论文标题
剪辑还理解文本:提示剪辑以了解短语理解
CLIP also Understands Text: Prompting CLIP for Phrase Understanding
论文作者
论文摘要
对比性语言图像预处理(剪辑)有效地通过自然语言监督进行预训练来学习视觉概念。剪辑及其视觉编码器已在各种视觉和语言任务上进行了探索,并实现了强大的零击或转移学习绩效。但是,仅探索了仅用于文本理解的文本编码器的应用。在本文中,我们发现剪辑的文本编码器实际上表现出强大的短语理解能力,甚至可以在适当设计的提示中显着优于诸如BERT之类的流行语言模型。广泛的实验验证了我们方法对实体聚类和实体设置扩展任务的不同数据集和域的有效性。
Contrastive Language-Image Pretraining (CLIP) efficiently learns visual concepts by pre-training with natural language supervision. CLIP and its visual encoder have been explored on various vision and language tasks and achieve strong zero-shot or transfer learning performance. However, the application of its text encoder solely for text understanding has been less explored.
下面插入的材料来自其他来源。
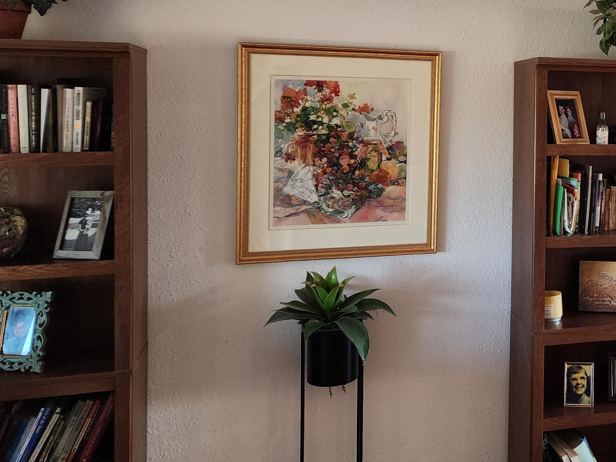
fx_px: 783
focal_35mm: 44
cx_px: 548
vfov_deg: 32.3
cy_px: 121
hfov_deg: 40.0
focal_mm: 6.4
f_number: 1.8
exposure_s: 1/120
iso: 160
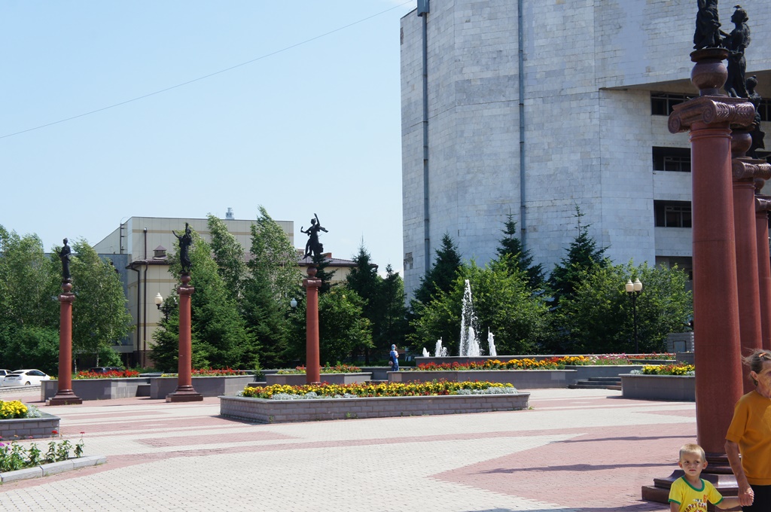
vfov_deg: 23.1
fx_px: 1251
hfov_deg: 34.2
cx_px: 386
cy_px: 256
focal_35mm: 58
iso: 200
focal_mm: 39
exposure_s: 1/200
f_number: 13
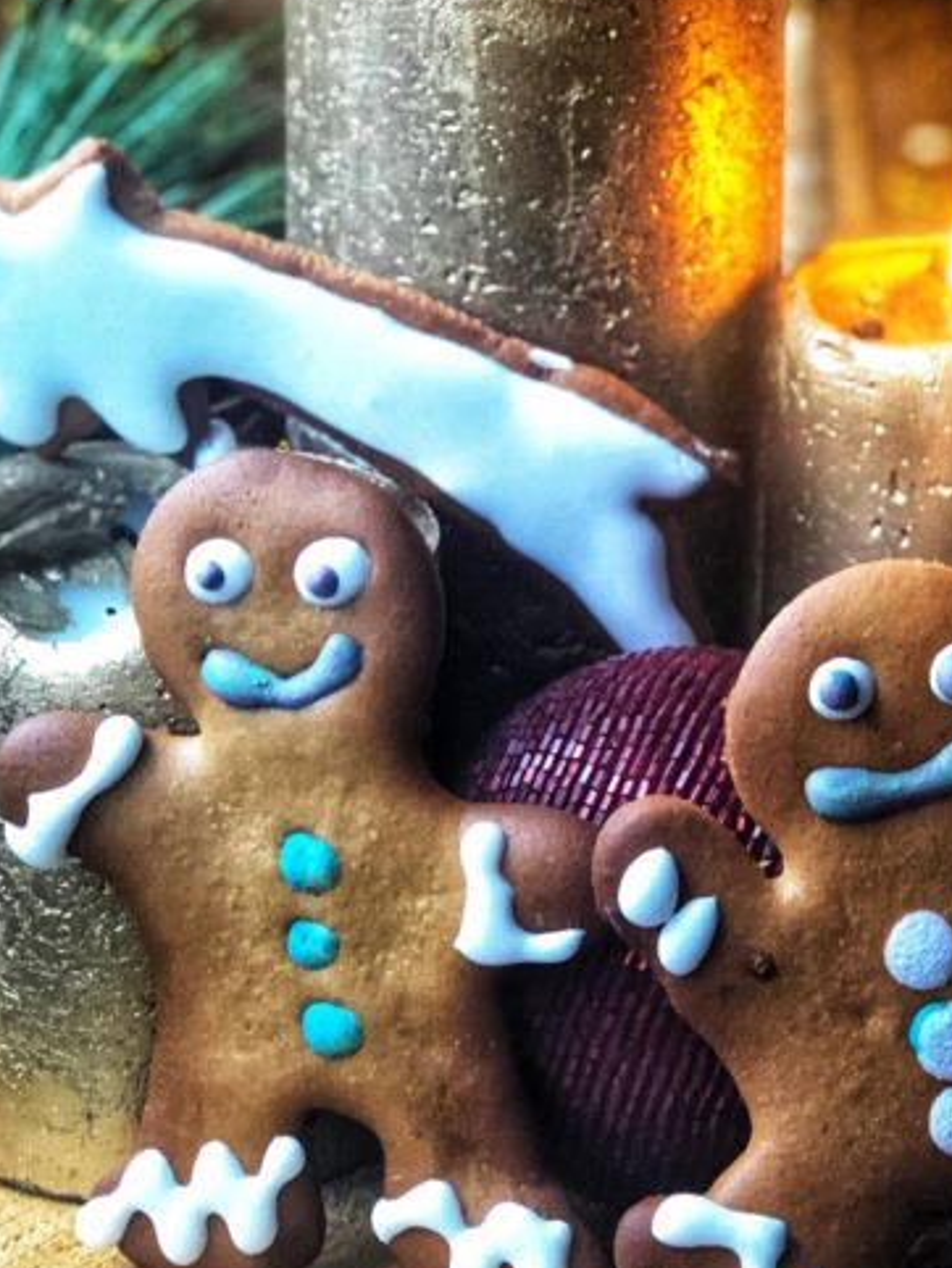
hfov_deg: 12.3
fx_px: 4433
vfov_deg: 16.3
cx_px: 565
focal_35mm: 121
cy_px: 508
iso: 160
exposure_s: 1/30
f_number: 2.8
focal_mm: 6.6
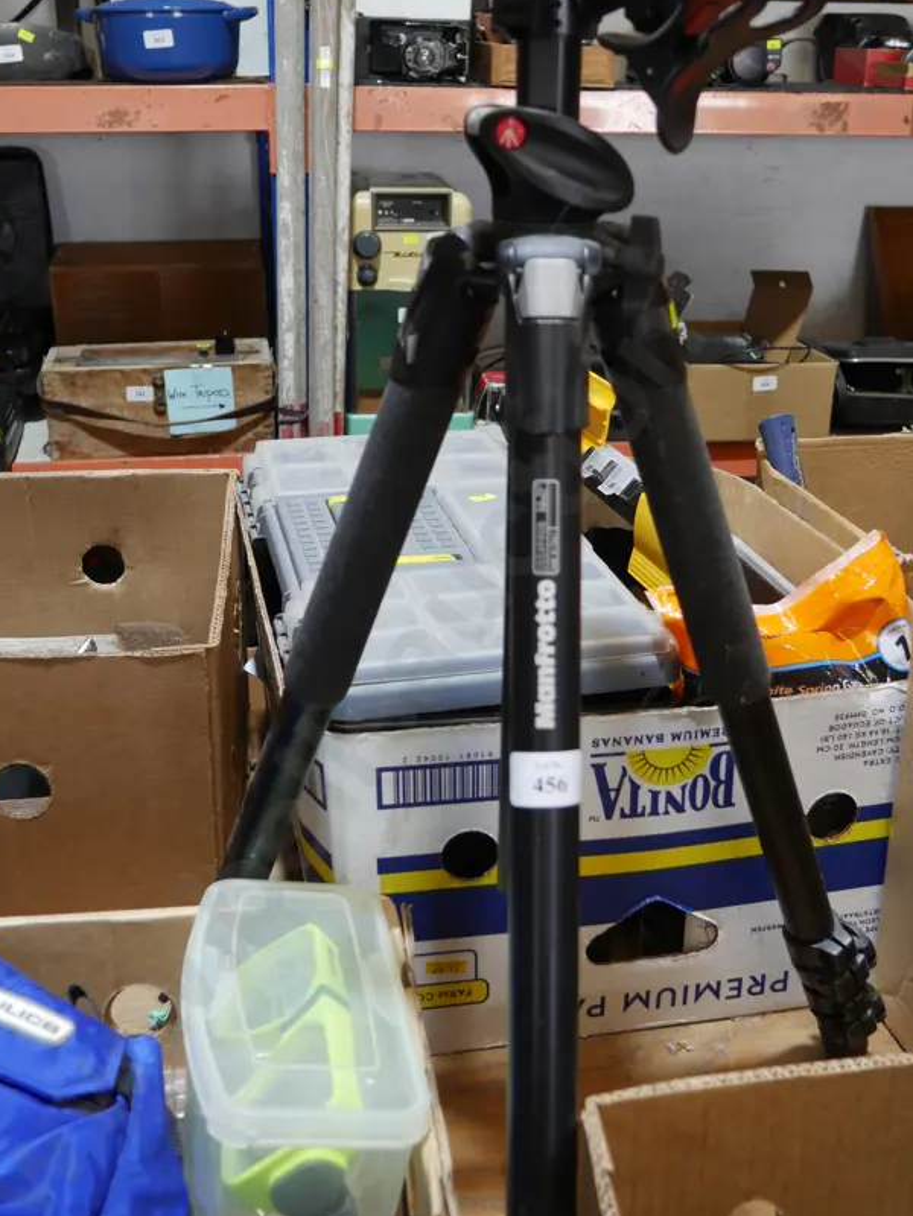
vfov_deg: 45.8
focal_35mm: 41
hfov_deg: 35.2
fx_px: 1441
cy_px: 590
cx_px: 476
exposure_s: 1/60
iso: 250
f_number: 3.6
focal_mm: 16
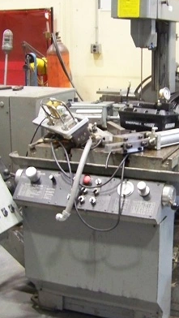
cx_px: 139
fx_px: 505
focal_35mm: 60
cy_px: 158
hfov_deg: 19.9
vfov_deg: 34.9
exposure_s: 1/13
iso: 400
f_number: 2.8
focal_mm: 5.85
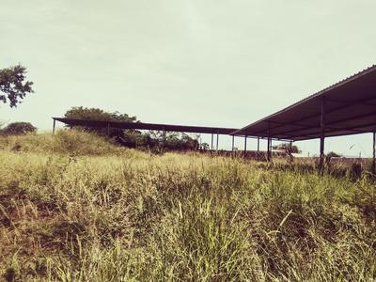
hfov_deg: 67.3
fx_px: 282
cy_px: 141
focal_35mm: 26
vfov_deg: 53.1
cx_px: 188
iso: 100
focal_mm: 4.95
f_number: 1.9
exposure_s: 1/1395
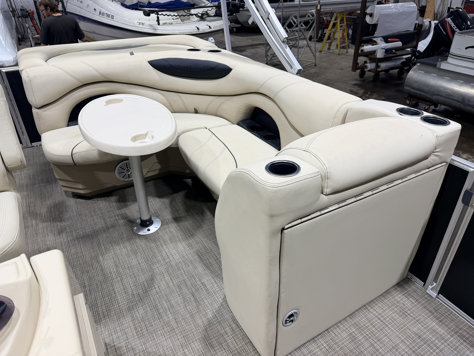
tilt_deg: -31.9
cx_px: 237
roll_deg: -0.3
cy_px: 178
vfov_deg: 56.8
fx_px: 329
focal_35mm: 24
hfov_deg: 71.6
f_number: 1.78
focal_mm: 6.76
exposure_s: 1/120
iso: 64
In this paper, we find that the text encoder of CLIP actually demonstrates strong ability for phrase understanding, and can even significantly outperform popular language models such as BERT with a properly designed prompt. Extensive experiments validate the effectiveness of our method across different datasets and domains on entity clustering and entity set expansion tasks.